* Your instructions: What is needed is a verbatim copy of the data, minus the pictures.

* Material provided:

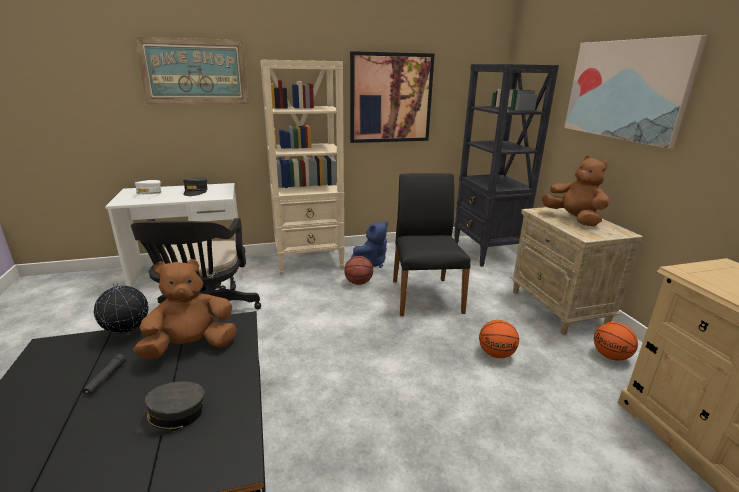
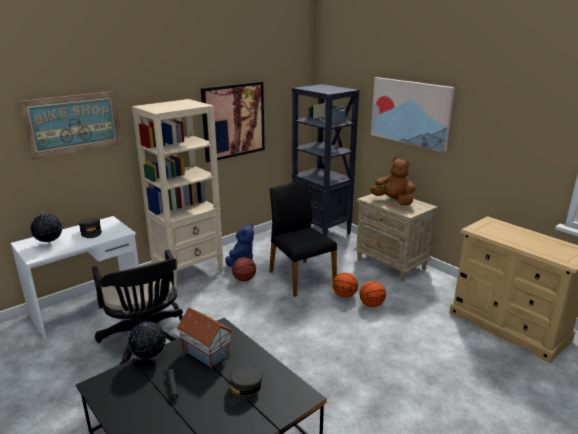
camera: 25 degrees left, 0 degrees up
brown plush toy [134,259,237,358] -> toy house [176,308,234,369]
white cap [135,180,161,200] -> globe [31,211,62,245]
basketball [594,322,638,360] -> basketball moved to [333,272,358,298]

* Answer section:
camera: 25 degrees left, 0 degrees up
brown plush toy [134,259,237,358] -> toy house [176,308,234,369]
white cap [135,180,161,200] -> globe [31,211,62,245]
basketball [594,322,638,360] -> basketball moved to [333,272,358,298]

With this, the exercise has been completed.